Но это было в 1955-м, а я рассказываю про 1952-й…
Я ездил по степи Заволжья, в селах меня засыпали просьбами, претензиями. В одном колхозе говорили, что им вырыли артезианские колодцы, деньги взяли, а воды нет; в другом жаловались - не могут достать строительный материал, а школа помещается в хате, где живут люди; в третьем молодежь возмущалась: «Из Энгельса обещали, что пришлют театр, а приехали три актера, исполняли отрывки из пьесы, да и пьеса скучная - звеньевая знает, как сеять, а председатель упирается. Это мы сами понимаем. Мы хотим, чтобы приехал настоящий театр». Один добавил: «Пусть привезут «Гамлета». Я в Саратове глядел, это такая диалектика, что целый месяц думал…»
В одном колхозе меня оставили ужинать, дали глазунью, брагу. Председательница сказала: «Вот вы помогите нам решить, мы с нею несколько вечеров проспорили…» «Она» оказалась бухгалтером, и она говорила: «По-моему, Сергей правильно поступил, что не взял в Москву Мадо. Я сюда приехала из-под Гжатска. Кажется, чего тут - страна та же, язык понятный, и то не могу себя унять, ночью вспомню избу - немец сжег - и реву, как дура… А привези француженку - ей и поговорить не с кем, иссохнет…» Председательница, энергичная женщина с властным лицом, возражала: «Человеку нужно помечтать. Иногда проснешься - что-то приснилось хорошее, и злоба берет: почему нельзя сон с собой взять, с ним и в поле легче…»
Росло сознание людей. В степи в сельской школе малыши читали:
А он, мятежный, просит бури…
Они входили в жизнь с мечтой. Теперь им но двадцати лет, и, глядя на нашу думающую, требовательную, порой шумливую молодежь, я вспоминаю русого первоклассника, который декламировал Лермонтова. Наверно, у него спина чесалась - прорастали крылья. Школьницы седьмого класса ездили в Саратов, ходили в музей, думали о судьбе Чернышевского; одна рассказала мне: «Я в Саратове познакомилась с девочкой, она мне дала переписать стихи Есенина. Жеребенка жалко…»
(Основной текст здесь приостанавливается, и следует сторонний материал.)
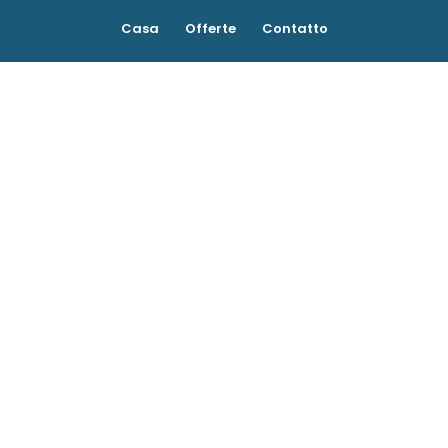
Casa
Offerte
Contatto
Однажды в Энгельсе ко мне пришел человек лет пятидесяти, весь воскресный день он просидел в приемной, дожидаясь, когда придет его черед. Я попросил его сесть, но он стоя кричал: «Подумайте - на такой город, как Энгельс, всего пятнадцать!…» Я успел одуреть от сотни посетителей, спрашивал «чего», гадал - коек в одной из больниц, торговых точек? Наконец он объяснил. В связи с юбилеем Гюго Гослит объявил подписку на собрание его сочинений. Великий французский писатель не отличался лаконизмом, жил долго и написал много. Кому в Энгельсе может понадобиться собрание его сочинений? Да их и не поместишь в комнате. А посетитель негодовал: «Люди собрались с вечера, и вот, извольте видеть, пятнадцать на весь город!…» Я обрадовался, что сразу могу удовлетворить просьбу хотя бы одного избирателя- как член юбилейного комитета, я имею право подписаться, буду посылать книги ему… Он покачал головой: «Мне не нужно - я был третьим, подписался. Я вам про город говорю. Обидно: Энгельс, большой город - и вдруг пятнадцать!…»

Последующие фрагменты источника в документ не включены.